What you are asked to do:
Convert every line of the data below into a JSON list of strings, one string per line, leaving out blank lines.
▬▬▬▬▬▬
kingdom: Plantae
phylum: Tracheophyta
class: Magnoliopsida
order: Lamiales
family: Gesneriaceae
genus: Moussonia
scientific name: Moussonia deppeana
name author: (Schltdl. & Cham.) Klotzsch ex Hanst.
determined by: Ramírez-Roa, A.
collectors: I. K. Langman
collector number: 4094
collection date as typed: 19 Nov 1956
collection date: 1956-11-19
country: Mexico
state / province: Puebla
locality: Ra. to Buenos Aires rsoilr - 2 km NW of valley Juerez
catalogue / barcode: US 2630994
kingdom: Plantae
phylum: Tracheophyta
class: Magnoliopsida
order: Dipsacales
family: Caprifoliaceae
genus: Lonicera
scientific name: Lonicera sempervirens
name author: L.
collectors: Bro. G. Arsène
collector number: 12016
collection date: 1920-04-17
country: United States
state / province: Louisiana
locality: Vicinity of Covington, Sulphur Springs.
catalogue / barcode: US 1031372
▬▬▬▬▬▬
In response:
[
  "kingdom: Plantae",
  "phylum: Tracheophyta",
  "class: Magnoliopsida",
  "order: Lamiales",
  "family: Gesneriaceae",
  "genus: Moussonia",
  "scientific name: Moussonia deppeana",
  "name author: (Schltdl. & Cham.) Klotzsch ex Hanst.",
  "determined by: Ramírez-Roa, A.",
  "collectors: I. K. Langman",
  "collector number: 4094",
  "collection date as typed: 19 Nov 1956",
  "collection date: 1956-11-19",
  "country: Mexico",
  "state / province: Puebla",
  "locality: Ra. to Buenos Aires rsoilr - 2 km NW of valley Juerez",
  "catalogue / barcode: US 2630994",
  "kingdom: Plantae",
  "phylum: Tracheophyta",
  "class: Magnoliopsida",
  "order: Dipsacales",
  "family: Caprifoliaceae",
  "genus: Lonicera",
  "scientific name: Lonicera sempervirens",
  "name author: L.",
  "collectors: Bro. G. Arsène",
  "collector number: 12016",
  "collection date: 1920-04-17",
  "country: United States",
  "state / province: Louisiana",
  "locality: Vicinity of Covington, Sulphur Springs.",
  "catalogue / barcode: US 1031372"
]